The tone of Wandering Son has been pretty light, but there's a provocative edge to that. The characters are written in a fashion that is genuinely appropriate to their age. So, negative reactions to the protagonists are the product of hurtful, poor impulses on the part of their classmates rather than anything truly hateful. At the same time, while the protagonist take their circumstances fairly seriously, they really aren't over thinking the implications of following their feelings.
Yet, you can't help but think of the difficult path ahead for these characters. Regardless of the tone of the manga and regardless of how familiar or unfamiliar we are with the particulars of gender and sexual identity issues in Japan, we, the reader have a better notion of the difficulty ahead than the characters themselves.

You're sympathizes with the characters, you see the pitfalls ahead, and you're decade(s) older. At the same time, the characters are looking for models to emulate, whether it's thinking back on how to react based on what they read in Anne of Green Gables or considering what they've been told by adult friends.
Viewing what happens in Wandering Son from an adult license is fascinating in the way that a time travel story is fascinating. Looking at the fraught paths taken by these character, we start thinking about our own lives and "if only I'd known then..." "I should've" "I shouldn't haven't." This is far from a fantastic manga, but reading it, one can get sidetracked by the fantasy of leveraging adult experience to employ impersonal jiu jitsu to, in the very least, to get out of some of the more dire circumstances of our adolescent years.
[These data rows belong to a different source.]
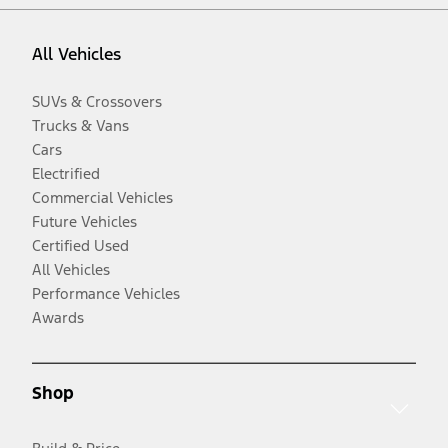
All Vehicles
SUVs & Crossovers
Trucks & Vans
Cars
Electrified
Commercial Vehicles
Future Vehicles
Certified Used
All Vehicles
Performance Vehicles
Awards
Shop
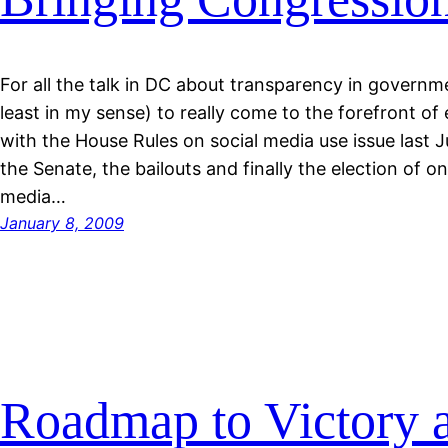
For all the talk in DC about transparency in governm
least in my sense) to really come to the forefront of
with the House Rules on social media use issue last J
the Senate, the bailouts and finally the election of o
media…
January 8, 2009
Roadmap to Victory 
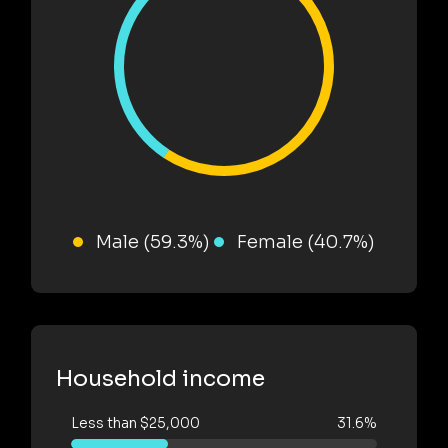
Male (59.3%)
Female (40.7%)
Household income
Less than $25,000
31.6%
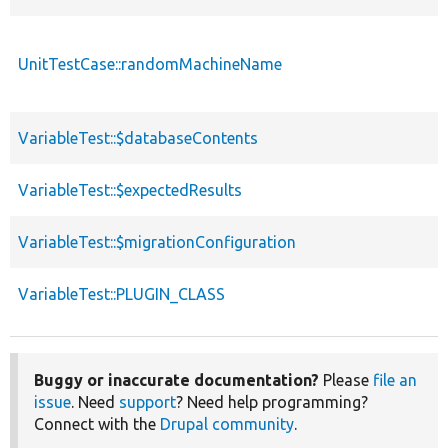
UnitTestCase::randomMachineName
VariableTest::$databaseContents
VariableTest::$expectedResults
VariableTest::$migrationConfiguration
VariableTest::PLUGIN_CLASS
Buggy or inaccurate documentation?
Please
file an
issue
. Need
support
? Need help programming?
Connect with the
Drupal community
.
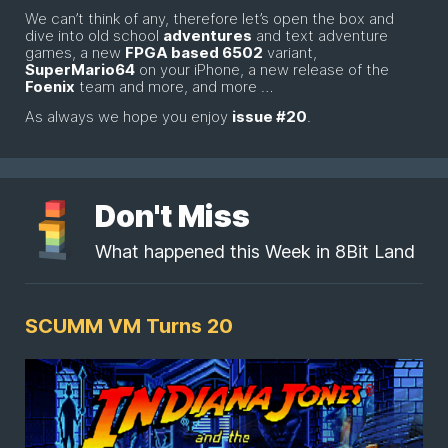
We can’t think of any, therefore let’s open the box and
dive into old school
adventures
and text adventure
games, a new
FPGA based 6502
variant,
SuperMario64
on your iPhone, a new release of the
Foenix
team and more, and more …
As always we hope you enjoy
issue #20
.
Don't Miss
What happened this Week in 8Bit Land
SCUMM VM Turns 20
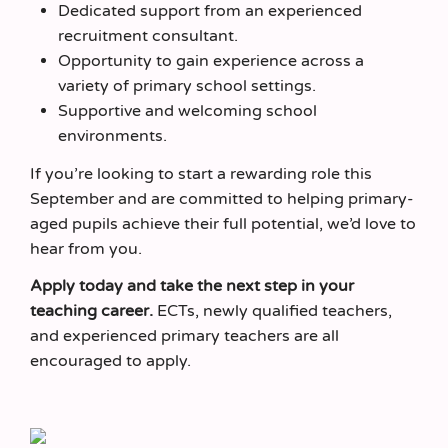
Dedicated support from an experienced
recruitment consultant.
Opportunity to gain experience across a
variety of primary school settings.
Supportive and welcoming school
environments.
If you’re looking to start a rewarding role this
September and are committed to helping primary-
aged pupils achieve their full potential, we’d love to
hear from you.
Apply today and take the next step in your
teaching career.
ECTs, newly qualified teachers,
and experienced primary teachers are all
encouraged to apply.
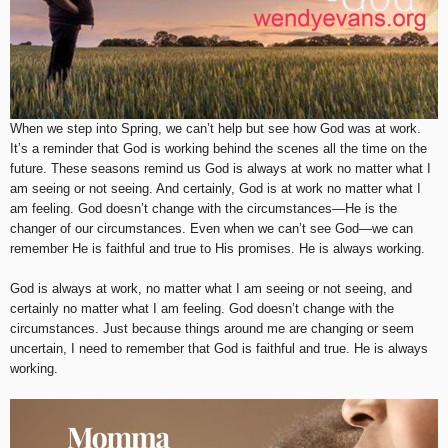
When we step into Spring, we can’t help but see how God was at work.
It’s a reminder that God is working behind the scenes all the time on the
future. These seasons remind us God is always at work no matter what I
am seeing or not seeing. And certainly, God is at work no matter what I
am feeling. God doesn’t change with the circumstances—He is the
changer of our circumstances. Even when we can’t see God—we can
remember He is faithful and true to His promises. He is always working.
God is always at work, no matter what I am seeing or not seeing, and
certainly no matter what I am feeling. God doesn’t change with the
circumstances. Just because things around me are changing or seem
uncertain, I need to remember that God is faithful and true. He is always
working.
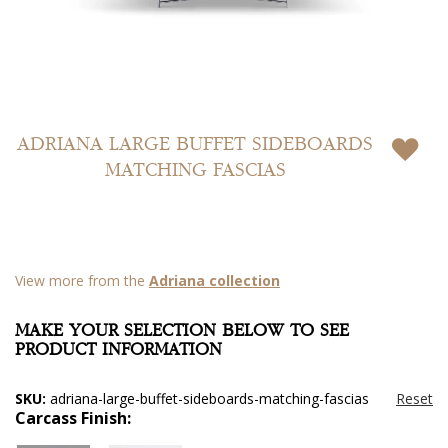
Skip
to
ADRIANA LARGE BUFFET SIDEBOARDS
the
MATCHING FASCIAS
beginning
of
the
images
gallery
View more from the
Adriana collection
MAKE YOUR SELECTION BELOW TO SEE
PRODUCT INFORMATION
SKU:
adriana-large-buffet-sideboards-matching-fascias
Carcass Finish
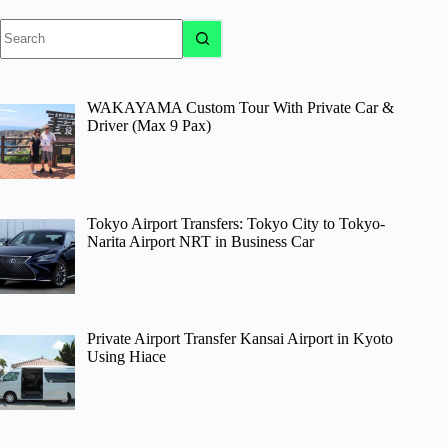
No
results
WAKAYAMA Custom Tour With Private Car &
Driver (Max 9 Pax)
Tokyo Airport Transfers: Tokyo City to Tokyo-
Narita Airport NRT in Business Car
Private Airport Transfer Kansai Airport in Kyoto
Using Hiace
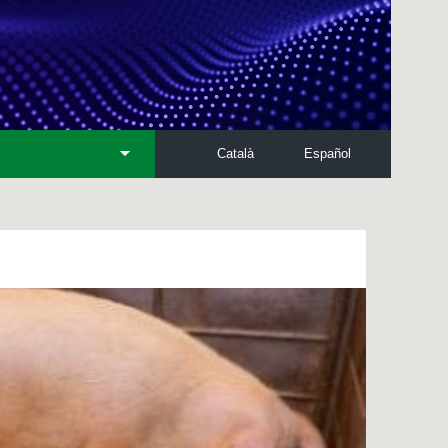
Català
Español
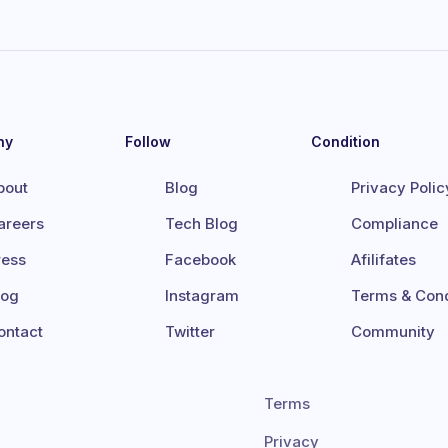
ny
Follow
Condition
bout
Blog
Privacy Polic
areers
Tech Blog
Compliance
ress
Facebook
Afilifates
log
Instagram
Terms & Cond
ontact
Twitter
Community
Terms
Privacy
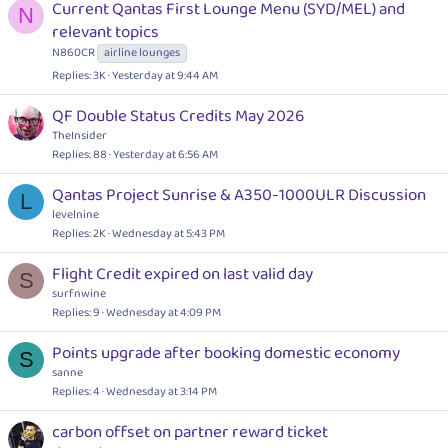
Current Qantas First Lounge Menu (SYD/MEL) and
N
relevant topics
N860CR
airline lounges
Replies
3K
Yesterday at 9:44 AM
QF Double Status Credits May 2026
TheInsider
Replies
88
Yesterday at 6:56 AM
Qantas Project Sunrise & A350-1000ULR Discussion
L
levelnine
Replies
2K
Wednesday at 5:43 PM
Flight Credit expired on last valid day
S
surfnwine
Replies
9
Wednesday at 4:09 PM
Points upgrade after booking domestic economy
S
sanne
Replies
4
Wednesday at 3:14 PM
carbon offset on partner reward ticket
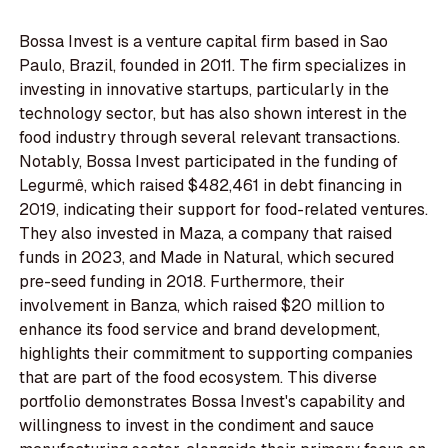
Bossa Invest is a venture capital firm based in Sao
Paulo, Brazil, founded in 2011. The firm specializes in
investing in innovative startups, particularly in the
technology sector, but has also shown interest in the
food industry through several relevant transactions.
Notably, Bossa Invest participated in the funding of
Legurmê, which raised $482,461 in debt financing in
2019, indicating their support for food-related ventures.
They also invested in Maza, a company that raised
funds in 2023, and Made in Natural, which secured
pre-seed funding in 2018. Furthermore, their
involvement in Banza, which raised $20 million to
enhance its food service and brand development,
highlights their commitment to supporting companies
that are part of the food ecosystem. This diverse
portfolio demonstrates Bossa Invest's capability and
willingness to invest in the condiment and sauce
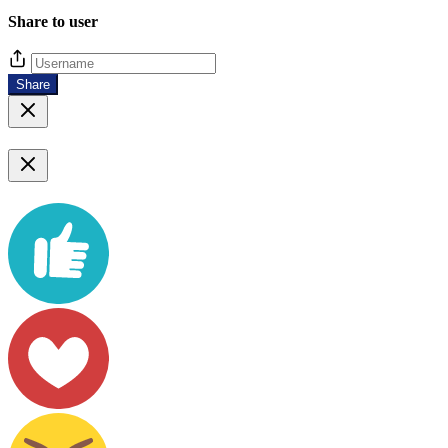
Share to user
Share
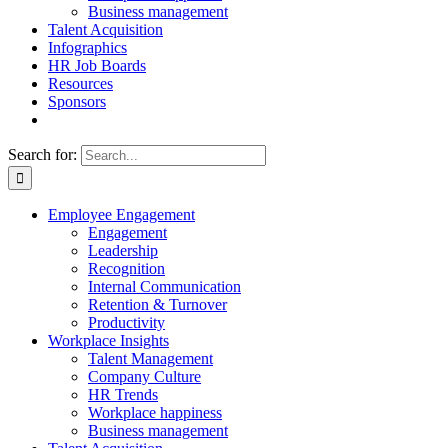
Business management
Talent Acquisition
Infographics
HR Job Boards
Resources
Sponsors
Search for:
Employee Engagement
Engagement
Leadership
Recognition
Internal Communication
Retention & Turnover
Productivity
Workplace Insights
Talent Management
Company Culture
HR Trends
Workplace happiness
Business management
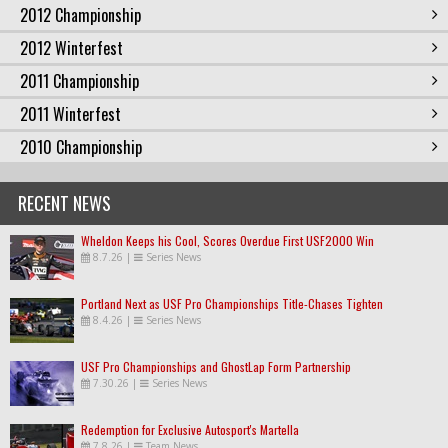
2012 Championship
2012 Winterfest
2011 Championship
2011 Winterfest
2010 Championship
RECENT NEWS
Wheldon Keeps his Cool, Scores Overdue First USF2000 Win
8.7.26
|
Series News
Portland Next as USF Pro Championships Title-Chases Tighten
8.4.26
|
Series News
USF Pro Championships and GhostLap Form Partnership
7.30.26
|
Series News
Redemption for Exclusive Autosport's Martella
7.8.26
|
Team News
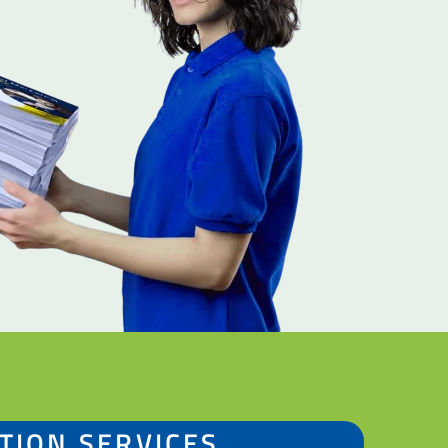
TION SERVICES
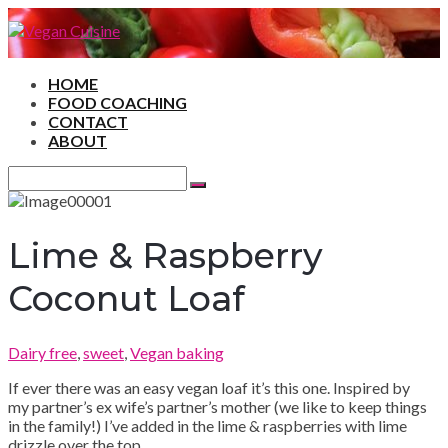
HOME
FOOD COACHING
CONTACT
ABOUT
Search
for:
Search
Lime & Raspberry
Coconut Loaf
Dairy free
,
sweet
,
Vegan baking
If ever there was an easy vegan loaf it’s this one. Inspired by
my partner’s ex wife’s partner’s mother (we like to keep things
in the family!) I’ve added in the lime & raspberries with lime
drizzle over the top.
That "if only I'd known then..." appeal is only made more potent by its impossibility. Wandering Son is not some sort of social puzzle. Especially because it's not a plot driven manga, we can only watch the characters. We might have some vague notion of the pitfalls ahead, but because the manga is developing in naturalistically, the story doesn't lend itself to straight forward judgment of the characters' decisions against supposition as to what the right course may be. Shimura Takako finds interesting ways to slap down the notion of mature wisdom as well. It's almost a bit of a running gag that Shuichi's 7th grade, older sister thinks of herself as something of a mature sophisticate, while being pretty much a kid herself, while the judgment of the pair of well meaning adults who befriend the protagonist can certainly be called into question as well.

I question how healthy some of the young character-older audience manga are. Ignoring the whole lolicon conversation for a second; nostalgic wishing for a less complicated, more opening hearted life strikes me like a particularly virulent form of escapism. There's enough arrested development around that it’s worth mistrusting odes to childish though.

In contrast to manga that inspires wishes for idealized simplicity, reading Wandering Son, you can't help think of the difficulties ahead in its young character's lives. What's more interesting about the exercise is that, as readers who are older than the characters, we think our advanced wisdom should put us ahead in figuring out the best course, but with all the complexities involved, we can largely only follow along. Though it may or may not be an effective mirror to our own lives, it has its reader thinking about everything, both small and significant, shape us. As a result, Wandering Son proves to be deeply involving in an unconventional way.